Assigned task:
Check every line of the entries below for the word "Скорост", and copy the ones that have it.

Available data:
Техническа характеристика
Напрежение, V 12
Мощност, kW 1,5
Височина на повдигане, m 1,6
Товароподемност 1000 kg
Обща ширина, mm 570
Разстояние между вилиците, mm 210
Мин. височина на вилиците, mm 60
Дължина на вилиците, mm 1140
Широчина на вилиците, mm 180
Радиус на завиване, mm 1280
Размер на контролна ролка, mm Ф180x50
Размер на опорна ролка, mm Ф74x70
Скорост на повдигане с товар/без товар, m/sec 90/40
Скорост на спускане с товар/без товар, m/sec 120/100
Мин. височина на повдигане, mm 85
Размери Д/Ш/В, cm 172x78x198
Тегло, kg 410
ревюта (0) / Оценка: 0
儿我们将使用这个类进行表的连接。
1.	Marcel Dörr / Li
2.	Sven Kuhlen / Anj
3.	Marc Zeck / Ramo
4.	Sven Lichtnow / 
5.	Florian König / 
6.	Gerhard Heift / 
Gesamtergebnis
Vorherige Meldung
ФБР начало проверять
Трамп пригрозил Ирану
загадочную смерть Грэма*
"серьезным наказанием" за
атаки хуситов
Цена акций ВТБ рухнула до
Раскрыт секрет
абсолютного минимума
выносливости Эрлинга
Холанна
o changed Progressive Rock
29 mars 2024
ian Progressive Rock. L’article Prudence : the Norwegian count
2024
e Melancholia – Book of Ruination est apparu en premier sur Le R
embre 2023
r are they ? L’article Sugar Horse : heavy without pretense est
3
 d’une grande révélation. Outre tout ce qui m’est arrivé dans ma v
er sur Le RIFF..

Task result:
Скорост на повдигане с товар/без товар, m/sec 90/40
Скорост на спускане с товар/без товар, m/sec 120/100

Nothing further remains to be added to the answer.